Klinsmann zeigte aber auch in dem Moment, in dem die Hoffnungen auf den vierten deutschen WM-Titel neben 1954, 1974 und 1990 zerplatzten, Größe und sportliche Fairness. „Ich mache Italien ein Kompliment. Wir drücken ihnen für Sonntag die Daumen”, sagte er.
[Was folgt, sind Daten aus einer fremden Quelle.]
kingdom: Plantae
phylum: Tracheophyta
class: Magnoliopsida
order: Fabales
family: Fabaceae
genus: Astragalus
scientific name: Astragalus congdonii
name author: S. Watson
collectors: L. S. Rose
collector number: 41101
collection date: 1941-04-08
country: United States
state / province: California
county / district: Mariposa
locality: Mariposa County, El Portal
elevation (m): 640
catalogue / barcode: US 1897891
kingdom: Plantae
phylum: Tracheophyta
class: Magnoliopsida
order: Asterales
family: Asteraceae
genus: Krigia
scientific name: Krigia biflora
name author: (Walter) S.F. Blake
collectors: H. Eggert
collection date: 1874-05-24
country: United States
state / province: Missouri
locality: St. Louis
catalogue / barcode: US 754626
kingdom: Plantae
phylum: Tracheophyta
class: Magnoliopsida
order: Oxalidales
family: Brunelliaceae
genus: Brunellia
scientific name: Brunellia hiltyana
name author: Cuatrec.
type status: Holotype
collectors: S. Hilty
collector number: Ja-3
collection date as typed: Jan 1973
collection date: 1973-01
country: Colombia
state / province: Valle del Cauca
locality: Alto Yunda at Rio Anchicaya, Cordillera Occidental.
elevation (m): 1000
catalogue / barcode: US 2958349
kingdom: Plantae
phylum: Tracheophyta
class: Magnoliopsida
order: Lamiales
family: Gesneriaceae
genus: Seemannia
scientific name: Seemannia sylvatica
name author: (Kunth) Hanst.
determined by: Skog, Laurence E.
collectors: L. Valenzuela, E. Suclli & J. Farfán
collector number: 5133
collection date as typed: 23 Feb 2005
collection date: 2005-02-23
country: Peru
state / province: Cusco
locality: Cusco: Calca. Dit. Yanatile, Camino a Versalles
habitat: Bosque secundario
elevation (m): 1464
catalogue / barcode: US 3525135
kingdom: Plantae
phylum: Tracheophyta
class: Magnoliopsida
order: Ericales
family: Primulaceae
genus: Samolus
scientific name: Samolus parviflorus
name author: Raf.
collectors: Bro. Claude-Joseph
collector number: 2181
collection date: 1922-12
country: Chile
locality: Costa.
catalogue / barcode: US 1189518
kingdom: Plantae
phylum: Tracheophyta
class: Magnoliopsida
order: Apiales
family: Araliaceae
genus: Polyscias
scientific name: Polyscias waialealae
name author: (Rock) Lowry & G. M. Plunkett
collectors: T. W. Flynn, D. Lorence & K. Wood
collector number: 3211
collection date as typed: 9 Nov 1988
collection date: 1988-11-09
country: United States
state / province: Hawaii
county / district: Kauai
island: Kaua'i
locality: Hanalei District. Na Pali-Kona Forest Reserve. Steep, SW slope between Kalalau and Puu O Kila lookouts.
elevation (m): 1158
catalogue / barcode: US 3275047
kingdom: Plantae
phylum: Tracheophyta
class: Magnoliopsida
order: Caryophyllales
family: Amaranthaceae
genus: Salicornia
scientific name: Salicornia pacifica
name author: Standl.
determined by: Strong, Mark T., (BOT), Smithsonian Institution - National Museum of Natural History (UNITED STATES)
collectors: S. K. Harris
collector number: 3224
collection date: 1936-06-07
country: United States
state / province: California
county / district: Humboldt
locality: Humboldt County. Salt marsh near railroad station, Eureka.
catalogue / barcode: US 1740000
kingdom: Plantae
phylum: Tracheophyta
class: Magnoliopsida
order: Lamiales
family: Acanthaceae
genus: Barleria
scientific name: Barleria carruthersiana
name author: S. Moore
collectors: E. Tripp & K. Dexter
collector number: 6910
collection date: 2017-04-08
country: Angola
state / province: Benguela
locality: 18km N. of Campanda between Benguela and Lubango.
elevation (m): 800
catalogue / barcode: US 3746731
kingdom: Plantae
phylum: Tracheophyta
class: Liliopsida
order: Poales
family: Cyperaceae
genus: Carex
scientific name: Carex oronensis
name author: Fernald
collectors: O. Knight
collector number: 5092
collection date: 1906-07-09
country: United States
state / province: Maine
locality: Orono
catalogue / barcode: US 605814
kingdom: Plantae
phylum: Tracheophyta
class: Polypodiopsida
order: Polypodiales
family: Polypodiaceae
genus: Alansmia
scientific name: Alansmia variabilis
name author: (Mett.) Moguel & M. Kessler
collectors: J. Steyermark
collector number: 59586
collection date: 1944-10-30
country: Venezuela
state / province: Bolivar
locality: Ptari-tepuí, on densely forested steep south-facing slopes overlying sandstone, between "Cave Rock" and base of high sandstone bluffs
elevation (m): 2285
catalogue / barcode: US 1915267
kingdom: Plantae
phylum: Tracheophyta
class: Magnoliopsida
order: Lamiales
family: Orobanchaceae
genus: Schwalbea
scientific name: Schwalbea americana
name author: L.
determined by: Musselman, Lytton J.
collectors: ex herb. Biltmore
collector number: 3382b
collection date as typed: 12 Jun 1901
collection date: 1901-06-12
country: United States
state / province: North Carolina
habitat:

Die Italiener greifen im Endspiel von Berlin gegen Frankreich oder Portugal nach ihrem vierten WM-Titel. Der deutschen Mannschaft bleibt nur am kommenden Samstag in Stuttgart das Spiel um Platz 3 gegen den Verlierer des zweiten Halbfinales, das am heutigen Mittwoch in München ausgetragen wird.

Nur kurze Zeit nach dem Schlusspfiff waren es die Fans im Stadion, die ihre Fassung als erste wiederfanden und die weinenden deutschen Spieler trotz der Niederlage mit „Deutschland, Deutschland” -Rufen feierten. „Ich glaube, ganz Deutschland ist stolz, was die Mannschaft erreicht hat und wie sie aufgetreten ist”, sagte Team-Manager Oliver Bierhoff. „Die Leute haben sich wieder gefreut, die deutsche Nationalmannschaft zu sehen”, kommentierte Abwehrspieler Philipp Lahm, der meinte: „Wir waren auf einer Augenhöhe mit den Italienern.”

Ob Klinsmann sein Ziel, auch als Trainer Weltmeister zu werden, neu in Angriff nehmen wird, bleibt ungewiss. „Momentan weiß ich es selber nicht. Ich will jetzt ein paar Tage durchschnaufen. Ich muss mich erst mal selber finden und alles etwas sacken lassen”, sagte der 41-Jährige auf die Frage nach seiner Zukunft als Bundestrainer. „Gebt mir ein paar Momente Zeit.” Seine Entscheidung will er sorgfältig abwägen. „In der nächsten Woche werde ich mich mit meiner Frau zusammensetzen und darüber sprechen”, kündigte er an.

Die Spieler machten sich bereits in ihren ersten Aussagen nach der Partie für eine Zukunft mit Klinsmann stark. Lahm glaubt auch daran: „Ich bin der festen Überzeugung, dass er weitermacht”, sagte der Münchner. „Ich hoffe natürlich, dass er weitermacht”, erklärte der Dortmunder Abwehrspieler Christoph Metzelder: „Das Wichtigste ist aber, dass der DFB eine gewisse Philosophie beibehält, die jetzt angestoßen wurde, unabhängig von Personen.” Klinsmann dachte derweil an die schwierige Aufbauarbeit bis zum „kleinen Finale” am Samstag: „Man muss nun die Jungs wieder aufrichten.”